◆ WHAT NEEDS TO BE DONE: Your answer should be an exact copy of the lines from the start of the entries to the line containing "económicos de seguro", both included.

◆ Stored records:

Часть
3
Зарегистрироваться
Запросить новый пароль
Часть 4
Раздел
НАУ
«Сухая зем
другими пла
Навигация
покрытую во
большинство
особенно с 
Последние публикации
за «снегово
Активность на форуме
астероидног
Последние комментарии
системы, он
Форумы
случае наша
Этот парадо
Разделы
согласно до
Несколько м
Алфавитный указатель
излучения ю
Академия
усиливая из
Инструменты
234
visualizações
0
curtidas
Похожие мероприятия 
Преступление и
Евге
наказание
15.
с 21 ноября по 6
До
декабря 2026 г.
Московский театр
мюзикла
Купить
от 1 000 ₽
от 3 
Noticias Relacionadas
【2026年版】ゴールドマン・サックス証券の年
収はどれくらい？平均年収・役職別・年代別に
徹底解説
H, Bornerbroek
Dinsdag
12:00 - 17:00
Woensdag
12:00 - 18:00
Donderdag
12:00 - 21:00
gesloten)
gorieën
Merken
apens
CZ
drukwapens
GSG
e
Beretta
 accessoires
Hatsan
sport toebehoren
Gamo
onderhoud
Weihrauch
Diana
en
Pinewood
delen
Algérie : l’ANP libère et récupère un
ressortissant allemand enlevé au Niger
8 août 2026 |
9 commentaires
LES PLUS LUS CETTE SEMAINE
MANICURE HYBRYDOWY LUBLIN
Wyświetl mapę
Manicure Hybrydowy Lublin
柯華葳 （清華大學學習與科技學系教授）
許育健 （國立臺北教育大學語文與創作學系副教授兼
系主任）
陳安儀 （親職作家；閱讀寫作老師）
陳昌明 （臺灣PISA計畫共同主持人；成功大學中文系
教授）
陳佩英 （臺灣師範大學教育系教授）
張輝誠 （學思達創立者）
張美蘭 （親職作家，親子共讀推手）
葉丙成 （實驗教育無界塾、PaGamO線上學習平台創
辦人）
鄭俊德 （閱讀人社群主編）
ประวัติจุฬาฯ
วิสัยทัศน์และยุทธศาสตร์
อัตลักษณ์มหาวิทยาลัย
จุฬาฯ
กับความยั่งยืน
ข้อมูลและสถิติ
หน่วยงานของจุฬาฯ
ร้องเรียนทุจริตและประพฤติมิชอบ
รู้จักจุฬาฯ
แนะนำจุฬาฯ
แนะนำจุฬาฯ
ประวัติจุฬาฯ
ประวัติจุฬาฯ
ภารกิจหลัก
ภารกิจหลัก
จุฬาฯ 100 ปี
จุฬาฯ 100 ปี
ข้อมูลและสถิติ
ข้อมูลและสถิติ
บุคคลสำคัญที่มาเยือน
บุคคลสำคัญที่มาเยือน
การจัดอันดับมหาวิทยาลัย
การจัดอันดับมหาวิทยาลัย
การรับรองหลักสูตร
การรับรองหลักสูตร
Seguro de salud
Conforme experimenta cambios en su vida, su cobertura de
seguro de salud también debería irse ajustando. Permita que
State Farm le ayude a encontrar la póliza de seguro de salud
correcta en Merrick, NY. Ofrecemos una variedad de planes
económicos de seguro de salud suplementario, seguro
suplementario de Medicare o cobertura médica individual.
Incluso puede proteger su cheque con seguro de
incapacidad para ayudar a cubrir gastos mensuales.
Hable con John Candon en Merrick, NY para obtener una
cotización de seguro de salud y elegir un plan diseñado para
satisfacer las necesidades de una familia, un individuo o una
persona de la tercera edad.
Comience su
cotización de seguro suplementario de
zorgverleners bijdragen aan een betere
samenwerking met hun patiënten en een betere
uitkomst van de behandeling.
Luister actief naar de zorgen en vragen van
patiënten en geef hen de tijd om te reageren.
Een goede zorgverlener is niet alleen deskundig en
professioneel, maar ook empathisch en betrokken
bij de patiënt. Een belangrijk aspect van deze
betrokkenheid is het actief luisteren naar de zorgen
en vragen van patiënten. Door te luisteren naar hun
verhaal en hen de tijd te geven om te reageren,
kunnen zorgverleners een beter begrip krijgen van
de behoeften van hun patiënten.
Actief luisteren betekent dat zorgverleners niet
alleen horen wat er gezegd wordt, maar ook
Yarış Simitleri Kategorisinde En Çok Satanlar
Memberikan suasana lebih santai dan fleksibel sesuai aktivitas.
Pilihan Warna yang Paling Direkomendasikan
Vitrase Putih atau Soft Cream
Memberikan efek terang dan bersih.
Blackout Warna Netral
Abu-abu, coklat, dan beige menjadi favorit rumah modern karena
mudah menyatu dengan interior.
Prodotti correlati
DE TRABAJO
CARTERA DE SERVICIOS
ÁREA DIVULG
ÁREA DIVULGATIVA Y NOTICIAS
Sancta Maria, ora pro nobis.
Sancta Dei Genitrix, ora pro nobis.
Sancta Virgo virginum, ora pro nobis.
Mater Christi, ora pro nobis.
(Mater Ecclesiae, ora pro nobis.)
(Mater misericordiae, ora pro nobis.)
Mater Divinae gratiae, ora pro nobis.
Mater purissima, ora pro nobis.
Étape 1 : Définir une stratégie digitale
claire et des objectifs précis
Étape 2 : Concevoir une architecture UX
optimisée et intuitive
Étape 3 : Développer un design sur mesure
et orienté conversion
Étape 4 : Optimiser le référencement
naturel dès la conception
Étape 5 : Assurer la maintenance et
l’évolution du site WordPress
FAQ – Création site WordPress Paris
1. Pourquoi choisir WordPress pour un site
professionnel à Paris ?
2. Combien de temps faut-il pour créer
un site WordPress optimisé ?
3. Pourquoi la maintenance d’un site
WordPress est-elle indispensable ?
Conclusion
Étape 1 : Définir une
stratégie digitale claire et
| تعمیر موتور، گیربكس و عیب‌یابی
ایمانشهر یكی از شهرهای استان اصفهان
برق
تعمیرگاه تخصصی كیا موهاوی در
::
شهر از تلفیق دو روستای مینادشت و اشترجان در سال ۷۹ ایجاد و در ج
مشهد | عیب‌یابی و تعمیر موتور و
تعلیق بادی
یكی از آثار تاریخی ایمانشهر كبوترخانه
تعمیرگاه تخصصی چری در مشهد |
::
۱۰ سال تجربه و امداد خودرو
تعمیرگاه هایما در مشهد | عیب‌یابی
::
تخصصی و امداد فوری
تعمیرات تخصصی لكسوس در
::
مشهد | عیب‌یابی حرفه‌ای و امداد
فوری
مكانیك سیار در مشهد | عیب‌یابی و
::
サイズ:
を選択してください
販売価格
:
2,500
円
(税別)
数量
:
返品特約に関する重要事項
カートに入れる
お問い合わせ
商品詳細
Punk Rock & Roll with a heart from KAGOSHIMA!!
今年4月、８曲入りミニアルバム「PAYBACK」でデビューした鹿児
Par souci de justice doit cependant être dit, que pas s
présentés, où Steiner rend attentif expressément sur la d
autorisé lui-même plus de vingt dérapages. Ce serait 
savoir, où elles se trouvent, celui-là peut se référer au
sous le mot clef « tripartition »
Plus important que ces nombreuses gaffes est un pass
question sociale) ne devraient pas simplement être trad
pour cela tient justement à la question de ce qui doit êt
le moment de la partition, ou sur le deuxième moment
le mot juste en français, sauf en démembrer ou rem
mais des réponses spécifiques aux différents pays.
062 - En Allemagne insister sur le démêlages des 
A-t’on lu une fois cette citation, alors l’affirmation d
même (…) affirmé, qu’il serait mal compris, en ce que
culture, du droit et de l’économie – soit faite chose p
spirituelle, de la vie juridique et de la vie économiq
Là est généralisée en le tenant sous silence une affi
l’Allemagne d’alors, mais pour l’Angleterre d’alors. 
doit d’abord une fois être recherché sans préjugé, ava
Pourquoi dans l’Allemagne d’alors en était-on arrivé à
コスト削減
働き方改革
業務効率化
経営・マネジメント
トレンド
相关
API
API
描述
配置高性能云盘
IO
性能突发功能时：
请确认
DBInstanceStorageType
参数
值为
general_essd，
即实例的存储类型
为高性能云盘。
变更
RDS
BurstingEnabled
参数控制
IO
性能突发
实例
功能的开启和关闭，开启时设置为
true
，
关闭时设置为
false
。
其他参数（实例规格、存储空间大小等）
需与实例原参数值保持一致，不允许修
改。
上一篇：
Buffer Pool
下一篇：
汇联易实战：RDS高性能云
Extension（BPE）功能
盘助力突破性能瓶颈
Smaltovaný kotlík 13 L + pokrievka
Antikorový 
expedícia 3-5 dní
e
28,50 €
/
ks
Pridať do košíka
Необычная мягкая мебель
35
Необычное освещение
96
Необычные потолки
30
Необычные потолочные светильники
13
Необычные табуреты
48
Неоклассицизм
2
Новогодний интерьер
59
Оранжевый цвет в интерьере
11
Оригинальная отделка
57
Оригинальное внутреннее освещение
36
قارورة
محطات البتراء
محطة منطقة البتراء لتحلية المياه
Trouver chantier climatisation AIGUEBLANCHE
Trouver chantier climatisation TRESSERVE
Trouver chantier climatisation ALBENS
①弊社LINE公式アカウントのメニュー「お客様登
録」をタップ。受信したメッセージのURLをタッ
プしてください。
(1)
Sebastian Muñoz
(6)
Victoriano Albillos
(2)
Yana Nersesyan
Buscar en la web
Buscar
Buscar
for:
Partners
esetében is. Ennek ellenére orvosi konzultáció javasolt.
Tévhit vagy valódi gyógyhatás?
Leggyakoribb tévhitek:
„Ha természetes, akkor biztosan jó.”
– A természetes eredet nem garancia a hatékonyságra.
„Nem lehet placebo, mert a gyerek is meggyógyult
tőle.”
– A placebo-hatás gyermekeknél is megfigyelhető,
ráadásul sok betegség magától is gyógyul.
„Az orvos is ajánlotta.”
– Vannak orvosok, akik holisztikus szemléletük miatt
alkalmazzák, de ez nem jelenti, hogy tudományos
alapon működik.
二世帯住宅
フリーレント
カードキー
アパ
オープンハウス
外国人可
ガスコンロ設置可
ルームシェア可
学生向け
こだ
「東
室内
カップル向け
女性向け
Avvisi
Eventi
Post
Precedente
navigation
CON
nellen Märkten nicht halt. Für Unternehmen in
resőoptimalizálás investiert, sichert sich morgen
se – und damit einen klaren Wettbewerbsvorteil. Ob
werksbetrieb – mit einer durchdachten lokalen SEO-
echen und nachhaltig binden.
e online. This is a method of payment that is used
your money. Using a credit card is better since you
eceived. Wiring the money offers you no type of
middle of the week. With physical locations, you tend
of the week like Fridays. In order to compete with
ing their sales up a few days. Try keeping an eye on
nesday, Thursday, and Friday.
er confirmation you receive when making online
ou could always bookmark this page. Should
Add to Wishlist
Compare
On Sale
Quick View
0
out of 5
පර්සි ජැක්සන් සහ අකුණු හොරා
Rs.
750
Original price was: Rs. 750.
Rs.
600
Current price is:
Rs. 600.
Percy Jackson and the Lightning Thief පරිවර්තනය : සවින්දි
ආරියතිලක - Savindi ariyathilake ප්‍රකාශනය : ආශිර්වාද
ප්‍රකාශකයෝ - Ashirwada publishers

◆ SOLUTION FOR THIS PROBLEM:
Часть
3
Зарегистрироваться
Запросить новый пароль
Часть 4
Раздел
НАУ
«Сухая зем
другими пла
Навигация
покрытую во
большинство
особенно с 
Последние публикации
за «снегово
Активность на форуме
астероидног
Последние комментарии
системы, он
Форумы
случае наша
Этот парадо
Разделы
согласно до
Несколько м
Алфавитный указатель
излучения ю
Академия
усиливая из
Инструменты
234
visualizações
0
curtidas
Похожие мероприятия 
Преступление и
Евге
наказание
15.
с 21 ноября по 6
До
декабря 2026 г.
Московский театр
мюзикла
Купить
от 1 000 ₽
от 3 
Noticias Relacionadas
【2026年版】ゴールドマン・サックス証券の年
収はどれくらい？平均年収・役職別・年代別に
徹底解説
H, Bornerbroek
Dinsdag
12:00 - 17:00
Woensdag
12:00 - 18:00
Donderdag
12:00 - 21:00
gesloten)
gorieën
Merken
apens
CZ
drukwapens
GSG
e
Beretta
 accessoires
Hatsan
sport toebehoren
Gamo
onderhoud
Weihrauch
Diana
en
Pinewood
delen
Algérie : l’ANP libère et récupère un
ressortissant allemand enlevé au Niger
8 août 2026 |
9 commentaires
LES PLUS LUS CETTE SEMAINE
MANICURE HYBRYDOWY LUBLIN
Wyświetl mapę
Manicure Hybrydowy Lublin
柯華葳 （清華大學學習與科技學系教授）
許育健 （國立臺北教育大學語文與創作學系副教授兼
系主任）
陳安儀 （親職作家；閱讀寫作老師）
陳昌明 （臺灣PISA計畫共同主持人；成功大學中文系
教授）
陳佩英 （臺灣師範大學教育系教授）
張輝誠 （學思達創立者）
張美蘭 （親職作家，親子共讀推手）
葉丙成 （實驗教育無界塾、PaGamO線上學習平台創
辦人）
鄭俊德 （閱讀人社群主編）
ประวัติจุฬาฯ
วิสัยทัศน์และยุทธศาสตร์
อัตลักษณ์มหาวิทยาลัย
จุฬาฯ
กับความยั่งยืน
ข้อมูลและสถิติ
หน่วยงานของจุฬาฯ
ร้องเรียนทุจริตและประพฤติมิชอบ
รู้จักจุฬาฯ
แนะนำจุฬาฯ
แนะนำจุฬาฯ
ประวัติจุฬาฯ
ประวัติจุฬาฯ
ภารกิจหลัก
ภารกิจหลัก
จุฬาฯ 100 ปี
จุฬาฯ 100 ปี
ข้อมูลและสถิติ
ข้อมูลและสถิติ
บุคคลสำคัญที่มาเยือน
บุคคลสำคัญที่มาเยือน
การจัดอันดับมหาวิทยาลัย
การจัดอันดับมหาวิทยาลัย
การรับรองหลักสูตร
การรับรองหลักสูตร
Seguro de salud
Conforme experimenta cambios en su vida, su cobertura de
seguro de salud también debería irse ajustando. Permita que
State Farm le ayude a encontrar la póliza de seguro de salud
correcta en Merrick, NY. Ofrecemos una variedad de planes
económicos de seguro de salud suplementario, seguro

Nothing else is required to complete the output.